- [Your task] Set down all of the records exactly, leaving none out.

- [Extracted material]

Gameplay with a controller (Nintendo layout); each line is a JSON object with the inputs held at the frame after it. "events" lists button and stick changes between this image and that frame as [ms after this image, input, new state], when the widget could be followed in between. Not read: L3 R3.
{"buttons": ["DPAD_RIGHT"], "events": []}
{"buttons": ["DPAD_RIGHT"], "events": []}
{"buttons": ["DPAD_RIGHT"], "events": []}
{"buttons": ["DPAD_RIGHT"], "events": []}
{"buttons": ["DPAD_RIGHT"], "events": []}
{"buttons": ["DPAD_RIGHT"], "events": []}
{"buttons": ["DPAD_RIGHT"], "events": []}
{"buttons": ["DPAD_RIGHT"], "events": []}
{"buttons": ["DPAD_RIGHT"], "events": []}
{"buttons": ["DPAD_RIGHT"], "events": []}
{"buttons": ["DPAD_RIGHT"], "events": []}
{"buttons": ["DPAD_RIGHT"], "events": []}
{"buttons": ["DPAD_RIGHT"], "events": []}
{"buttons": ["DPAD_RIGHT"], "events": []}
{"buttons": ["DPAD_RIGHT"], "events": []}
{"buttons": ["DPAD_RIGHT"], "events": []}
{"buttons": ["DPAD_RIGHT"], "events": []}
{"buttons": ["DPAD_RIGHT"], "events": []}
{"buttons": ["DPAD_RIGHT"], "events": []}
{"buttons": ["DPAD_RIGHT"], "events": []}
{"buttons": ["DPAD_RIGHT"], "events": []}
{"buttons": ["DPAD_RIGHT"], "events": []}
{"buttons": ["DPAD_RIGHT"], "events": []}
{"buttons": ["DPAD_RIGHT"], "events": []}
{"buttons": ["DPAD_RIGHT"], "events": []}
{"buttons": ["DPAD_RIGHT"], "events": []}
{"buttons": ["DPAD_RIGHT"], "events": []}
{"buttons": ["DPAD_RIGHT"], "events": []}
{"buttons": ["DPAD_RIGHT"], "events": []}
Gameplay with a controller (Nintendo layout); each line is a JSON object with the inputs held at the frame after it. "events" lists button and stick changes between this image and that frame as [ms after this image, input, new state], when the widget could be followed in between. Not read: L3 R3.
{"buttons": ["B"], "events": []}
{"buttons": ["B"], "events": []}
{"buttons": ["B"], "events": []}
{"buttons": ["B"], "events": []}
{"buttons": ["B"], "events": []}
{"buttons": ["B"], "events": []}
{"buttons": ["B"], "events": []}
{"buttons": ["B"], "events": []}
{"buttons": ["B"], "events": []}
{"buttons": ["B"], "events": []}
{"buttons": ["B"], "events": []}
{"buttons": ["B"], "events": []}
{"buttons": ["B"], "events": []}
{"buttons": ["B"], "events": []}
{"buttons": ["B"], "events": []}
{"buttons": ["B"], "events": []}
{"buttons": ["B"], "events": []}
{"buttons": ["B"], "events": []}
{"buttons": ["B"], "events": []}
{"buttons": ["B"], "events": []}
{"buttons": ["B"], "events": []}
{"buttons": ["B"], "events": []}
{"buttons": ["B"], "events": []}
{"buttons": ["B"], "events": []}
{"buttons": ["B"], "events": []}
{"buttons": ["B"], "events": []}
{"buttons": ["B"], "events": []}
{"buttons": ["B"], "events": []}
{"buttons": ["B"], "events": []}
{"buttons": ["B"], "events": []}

- [Worked solution]
Gameplay with a controller (Nintendo layout); each line is a JSON object with the inputs held at the frame after it. "events" lists button and stick changes between this image and that frame as [ms after this image, input, new state], when the widget could be followed in between. Not read: L3 R3.
{"buttons": ["DPAD_RIGHT"], "events": []}
{"buttons": ["DPAD_RIGHT"], "events": []}
{"buttons": ["DPAD_RIGHT"], "events": []}
{"buttons": ["DPAD_RIGHT"], "events": []}
{"buttons": ["DPAD_RIGHT"], "events": []}
{"buttons": ["DPAD_RIGHT"], "events": []}
{"buttons": ["DPAD_RIGHT"], "events": []}
{"buttons": ["DPAD_RIGHT"], "events": []}
{"buttons": ["DPAD_RIGHT"], "events": []}
{"buttons": ["DPAD_RIGHT"], "events": []}
{"buttons": ["DPAD_RIGHT"], "events": []}
{"buttons": ["DPAD_RIGHT"], "events": []}
{"buttons": ["DPAD_RIGHT"], "events": []}
{"buttons": ["DPAD_RIGHT"], "events": []}
{"buttons": ["DPAD_RIGHT"], "events": []}
{"buttons": ["DPAD_RIGHT"], "events": []}
{"buttons": ["DPAD_RIGHT"], "events": []}
{"buttons": ["DPAD_RIGHT"], "events": []}
{"buttons": ["DPAD_RIGHT"], "events": []}
{"buttons": ["DPAD_RIGHT"], "events": []}
{"buttons": ["DPAD_RIGHT"], "events": []}
{"buttons": ["DPAD_RIGHT"], "events": []}
{"buttons": ["DPAD_RIGHT"], "events": []}
{"buttons": ["DPAD_RIGHT"], "events": []}
{"buttons": ["DPAD_RIGHT"], "events": []}
{"buttons": ["DPAD_RIGHT"], "events": []}
{"buttons": ["DPAD_RIGHT"], "events": []}
{"buttons": ["DPAD_RIGHT"], "events": []}
{"buttons": ["DPAD_RIGHT"], "events": []}
Gameplay with a controller (Nintendo layout); each line is a JSON object with the inputs held at the frame after it. "events" lists button and stick changes between this image and that frame as [ms after this image, input, new state], when the widget could be followed in between. Not read: L3 R3.
{"buttons": ["B"], "events": []}
{"buttons": ["B"], "events": []}
{"buttons": ["B"], "events": []}
{"buttons": ["B"], "events": []}
{"buttons": ["B"], "events": []}
{"buttons": ["B"], "events": []}
{"buttons": ["B"], "events": []}
{"buttons": ["B"], "events": []}
{"buttons": ["B"], "events": []}
{"buttons": ["B"], "events": []}
{"buttons": ["B"], "events": []}
{"buttons": ["B"], "events": []}
{"buttons": ["B"], "events": []}
{"buttons": ["B"], "events": []}
{"buttons": ["B"], "events": []}
{"buttons": ["B"], "events": []}
{"buttons": ["B"], "events": []}
{"buttons": ["B"], "events": []}
{"buttons": ["B"], "events": []}
{"buttons": ["B"], "events": []}
{"buttons": ["B"], "events": []}
{"buttons": ["B"], "events": []}
{"buttons": ["B"], "events": []}
{"buttons": ["B"], "events": []}
{"buttons": ["B"], "events": []}
{"buttons": ["B"], "events": []}
{"buttons": ["B"], "events": []}
{"buttons": ["B"], "events": []}
{"buttons": ["B"], "events": []}
{"buttons": ["B"], "events": []}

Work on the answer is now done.